Assignment >> An unchanged copy of all the lines below is expected, and it should contain no pictures.

Circuit design text data:
<<<<
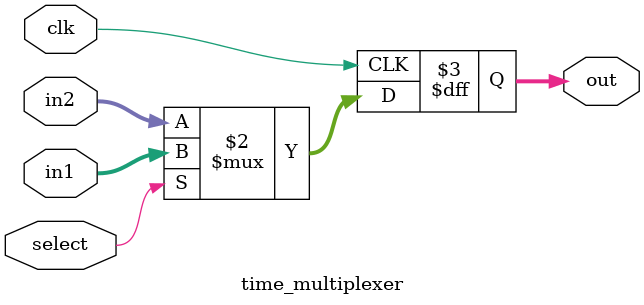
<source format=sv>
/* 
 * Stephen Xu
 * September 9th, 2024
 * stxu@g.hmc.edu
 * This is a submodule designed to select one of two 4 bit inputs
 * It does so every clock signal, given a select signal
 */

module time_multiplexer(
    input logic clk,
    input logic select,
    input logic [3:0] in1,
    input logic [3:0] in2,
    output logic [3:0] out
);

    always_ff @(posedge clk) begin
        out <= select ? in1 : in2;
    end

endmodule
</source>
>>>>
Response to the task >>
<source format=sv>
/* 
 * Stephen Xu
 * September 9th, 2024
 * stxu@g.hmc.edu
 * This is a submodule designed to select one of two 4 bit inputs
 * It does so every clock signal, given a select signal
 */

module time_multiplexer(
    input logic clk,
    input logic select,
    input logic [3:0] in1,
    input logic [3:0] in2,
    output logic [3:0] out
);

    always_ff @(posedge clk) begin
        out <= select ? in1 : in2;
    end

endmodule
</source>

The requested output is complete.